Well, as I drive up to the house I see that they have stained the deck with a solid redwood coloured stain - you know, the kind that used to always be used on Muskoka chairs, lawn furniture and the like. Man, what a crying shame!  They have ruined an absolute masterpiece by covering up the beautiful cedar and workmanship.

What's a man to do???


----------



## Tom R (Jun 1, 2004)

Put down your camera and shoot them with your gun!! :cheesygri

(mercy-killing) :thumbup:


----------



## Teetorbilt (Feb 12, 2004)

The same thing that I do when I see people rip out 100 yr. old Dade County pine floors or paint walnut cabinetry white. Forgive them Lord, for they know not what they do.


----------



## DecksEtc (Oct 27, 2004)

And Lord only knows what brand of stain they used. I only saw it from the street and over the fence. I couldn't bring myself to take a closer look. The sound of me crying would have probably brought people running from their houses!


----------



## Tom R (Jun 1, 2004)

And the tears might have made the cheap-a$$ stain run!!


----------



## CGofMP (Feb 17, 2005)

Adobe photoshop is your friend.

Take a few pics of it, take them home, dawdle around with the color and saturation settings and then make yourself a nice screen saver and "remember when"....

Then DONT drive by again!
:thumbup:


----------



## DecksEtc (Oct 27, 2004)

Good advice.

I'm also worried about seeing what kind of condition they've got it in now. My guess is they probably didn't prepare the surface properly. I had originally stained it with a semi-transparent Cabot stain - about $200 worth of materials (if I remember correctly). Nothing I can do about it now!


----------



## CGofMP (Feb 17, 2005)

On a more serious note...


> I'm also worried about seeing what kind of condition they've got it in now.

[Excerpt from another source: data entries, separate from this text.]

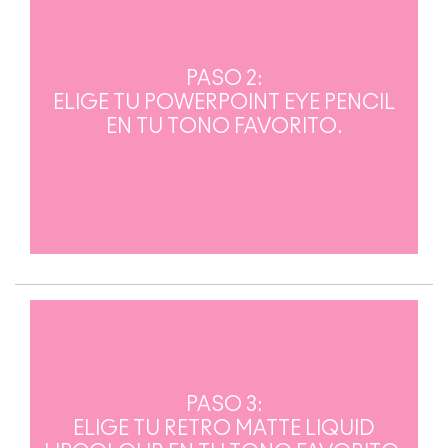
PASO 2:
ELIGE TU POWERPOINT EYE PENCIL
EN TU TONO FAVORITO.
PASO 3:
ELIGE TU RETRO MATTE LIQUID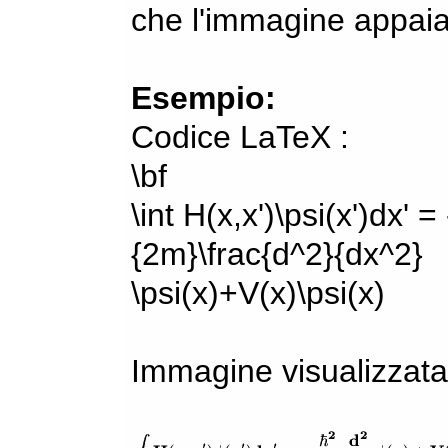
che l'immagine appaia
Esempio:
Codice LaTeX :
\bf
\int H(x,x')\psi(x')dx' =
{2m}\frac{d^2}{dx^2}
\psi(x)+V(x)\psi(x)
Immagine visualizzata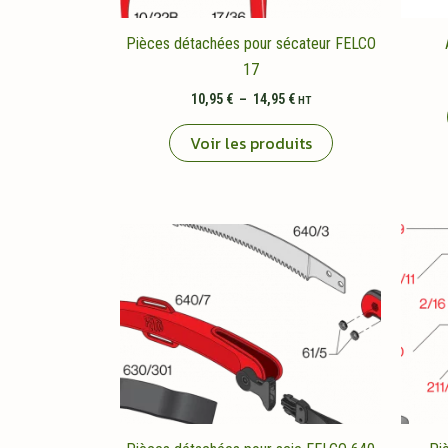
Pièces détachées pour sécateur FELCO
17
Plage
10,95
€
–
14,95
€
HT
de
prix :
Voir les produits
10,95 €
à
14,95 €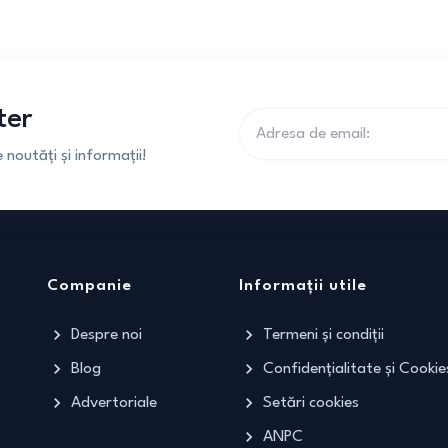
ter
noutăți și informații!
Companie
Informații utile
Despre noi
Termeni și condiții
Blog
Confidențialitate și Cookie
Advertoriale
Setări cookies
ANPC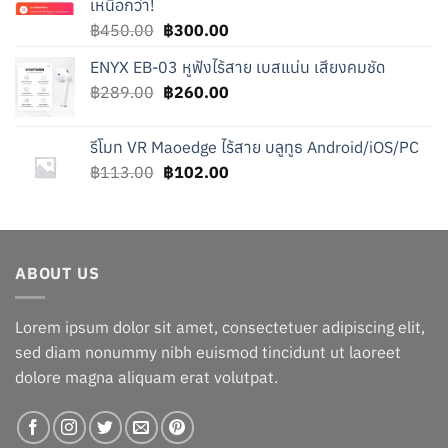
เหนือกว่า!
Original
Current
฿
450.00
฿
300.00
price
price
ENYX EB-03 หูฟังไร้สาย เบสแน่น เสียงคมชัด
was:
is:
Original
Current
฿
289.00
฿450.00.
฿
260.00
฿300.00.
price
price
was:
is:
รีโมท VR Maoedge ไร้สาย บลูทูธ Android/iOS/PC
฿289.00.
฿260.00.
Original
Current
฿
113.00
฿
102.00
price
price
was:
is:
฿113.00.
฿102.00.
ABOUT US
Lorem ipsum dolor sit amet, consectetuer adipiscing elit,
sed diam nonummy nibh euismod tincidunt ut laoreet
dolore magna aliquam erat volutpat.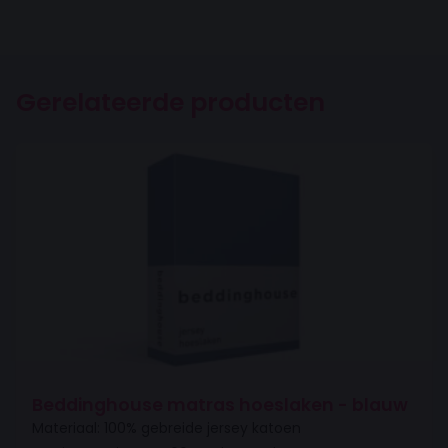
Gerelateerde producten
Beddinghouse matras hoeslaken - blauw
Materiaal: 100% gebreide jersey katoen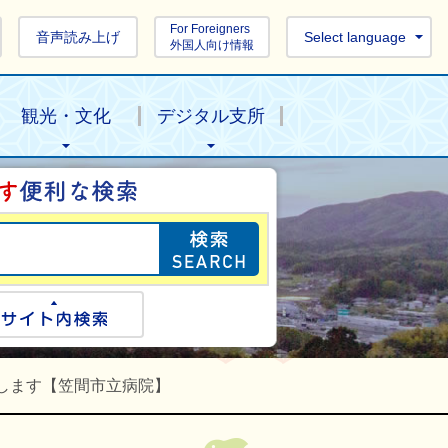
For Foreigners
音声読み上げ
Select language
外国人向け情報
観光・文化
デジタル支所
目的の情報を探し
ogle検索
サイト内検索
します【笠間市立病院】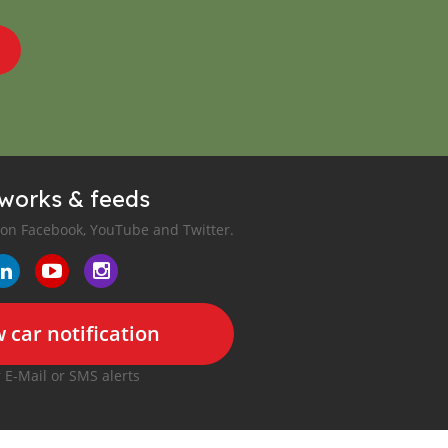
tworks & feeds
 on Facebook, YouTube and Twitter.
 car notification
r E-Mail or SMS alerts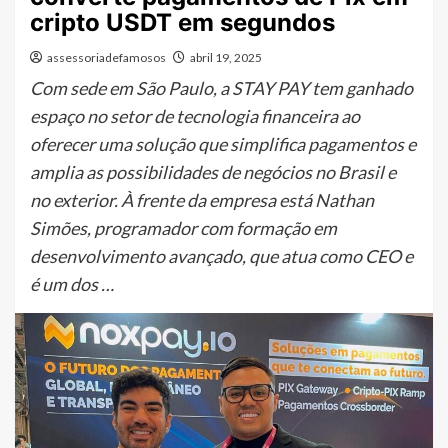
cripto USDT em segundos
assessoriadefamosos
abril 19, 2025
Com sede em São Paulo, a STAY PAY tem ganhado
espaço no setor de tecnologia financeira ao
oferecer uma solução que simplifica pagamentos e
amplia as possibilidades de negócios no Brasil e
no exterior. À frente da empresa está Nathan
Simões, programador com formação em
desenvolvimento avançado, que atua como CEO e
é um dos …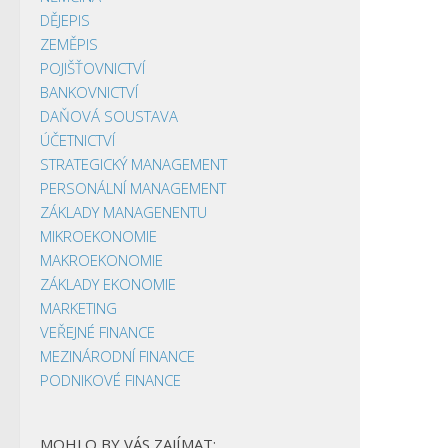
DĚJEPIS
ZEMĚPIS
POJIŠŤOVNICTVÍ
BANKOVNICTVÍ
DAŇOVÁ SOUSTAVA
ÚČETNICTVÍ
STRATEGICKÝ MANAGEMENT
PERSONÁLNÍ MANAGEMENT
ZÁKLADY MANAGENENTU
MIKROEKONOMIE
MAKROEKONOMIE
ZÁKLADY EKONOMIE
MARKETING
VEŘEJNÉ FINANCE
MEZINÁRODNÍ FINANCE
PODNIKOVÉ FINANCE
MOHLO BY VÁS ZAJÍMAT: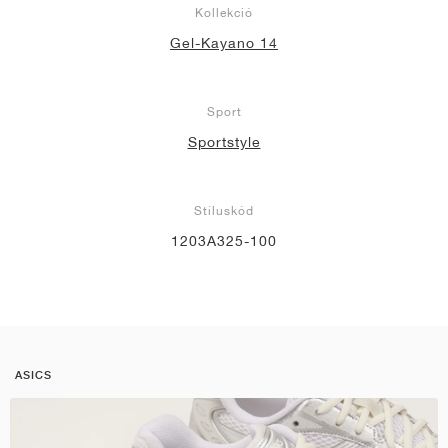
Kollekció
Gel-Kayano 14
Sport
Sportstyle
Stíluskód
1203A325-100
ASICS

The sad truth is that people do not really understand what they have most of the time. Tetor's examples about walnut cabinetry painted white etc are really germane to this topic. When I look at anything made by hand, I tend to see past the glossy finish and look at the HANDWORK involved in it... 

Most people do not. Painting Grandma's old roll top desk is an option to many folks and learning how to do it RIGHT is just not an option in today's "use it once and toss it out" society.

I'm not a contractor but if I was, I'd have to think of the end of a project much like giving a todler a gift. They will use it for a time, abuse it for a time, and then call me to make another one.

Job security. Leave the new owners your card ;-)

When I sell my home, I will have to think along the same way. Nobody is gonna appreciate all the work that went into the porch rail nor will they see all the hidden extras or strength-enhancing bracing or extra work I did for this or that. They won't see the 2 bags of concrete per fence hole where most folks in this area use NONE or half a bag. Just gonna have to be satisfied that I did my best.

Can't get mad/sad at simple ignorance.


----------